I expect both parties’ concerns will only grow, especially as we get closer to the 2020 Presidential election. And those concerns might fuel action on other issues. Congress is not likely to do anything to directly address the dominance of the big technology platforms. The expectation is that the Department of Justice and the Federal Trade Commission will work with Congress to provide guidance on what, if anything, lawmakers should do. Thus far, discussions have focused on how various digital business models function and what remedies or regulations would be needed to enhance consumer experiences.
Over the past decade, Congress and the Federal Communications Commission (FCC) have been bickering about net neutrality without final resolution. Most recently, the Republican-controlled FCC rolled back net neutrality regulations promulgated by President Obama’s FCC.
With Democrats set to take the reins in the House, they are more likely to move a bill to reinstate those Obama-era net neutrality rules.
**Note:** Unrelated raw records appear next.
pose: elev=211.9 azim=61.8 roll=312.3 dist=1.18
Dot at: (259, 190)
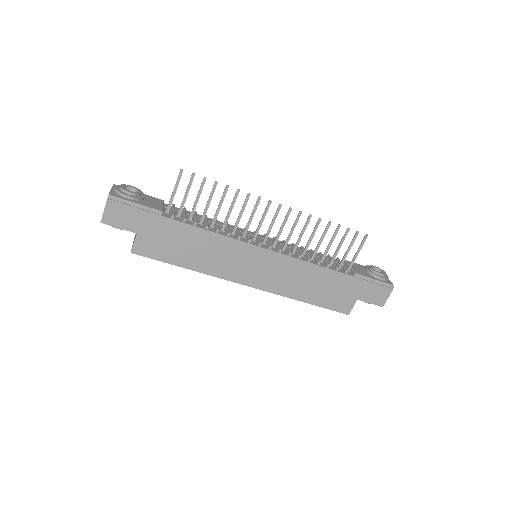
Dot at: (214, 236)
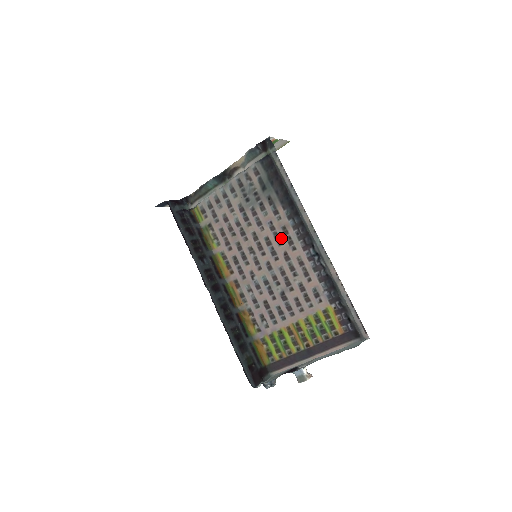
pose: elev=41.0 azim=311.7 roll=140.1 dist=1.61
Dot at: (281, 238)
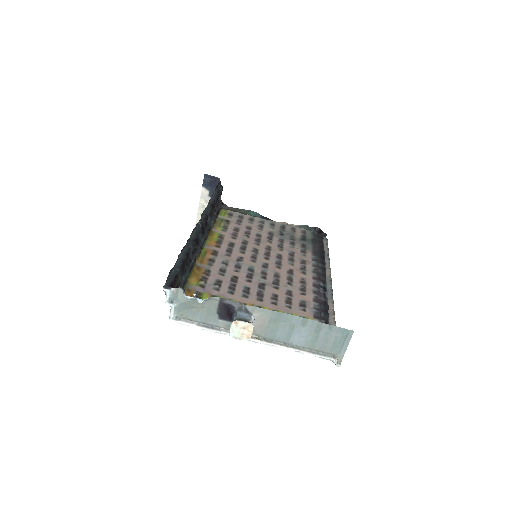
Dot at: (295, 263)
But the Republican-controlled Senate is likely to completely ignore any bill sent over by the House. That dynamic could change if the courts rule on the pending challenges to the FCC’s rollback. Until the incessant shouting stops, this is likely an insular technology discussion and fodder for future campaigns.
Congress has held dozens of hearings on consumer privacy over the years. This year was no different. However, the tone of the conversation has changed dramatically just in the past few months. As mentioned before, many Democrats have long advocated for a consumer privacy bill of rights, saying that Congress needs to step in to protect consumers. Now, a few key Republicans agree. Many in the industry are calling for the same as the California Consumer Privacy Act and the EU’s General Data Protection Regulation go into effect.
Just last month, Senate Commerce Committee Chairman John Thune (R-SD) stated, “It is increasingly clear that industry self regulation in this area is not sufficient.” Clearly momentum was building on this issue before the midterm elections and there is reason to believe it will continue. Senator Thune is likely to move into a leadership position in the Senate, thus relinquishing his position as Chairman of the Senate Commerce Committee.
However, the next likely chairman is Senator Roger Wicker (R-MS), who signed a bipartisan letter with three other key senators in September saying they want to work with the Administration to “provide consumers with more transparency and control over the collection and use of (consumers’) personal data while preserving the innovation at the heart of the internet.” The House Energy and Commerce Committee is likely to be chaired by Representative Frank Pallone (D-NJ), who included consumer privacy legislation on his agenda for 2019. On top of that, a host of other policymakers, including Senators Wyden (D-OR), Blumenthal (D-CT), and Markey (D-MA), have recently introduced their own legislative proposals. Comprehensive consumer privacy legislation appears to have early bipartisan and bicameral support.
All that said, our nations’ founders intentionally made it difficult to pass legislation. And, 2019 will be no different. For any meaningful legislation to advance through both chambers of Congress, Democrats and Republicans will have to put aside partisan differences long enough to find middle ground. That will be hard for elected officials to do in the current highly polarized political environment. Odds-makers would say the chances are slim that Congress can enact comprehensive consumer privacy legislation, but it’s got a better chance than most.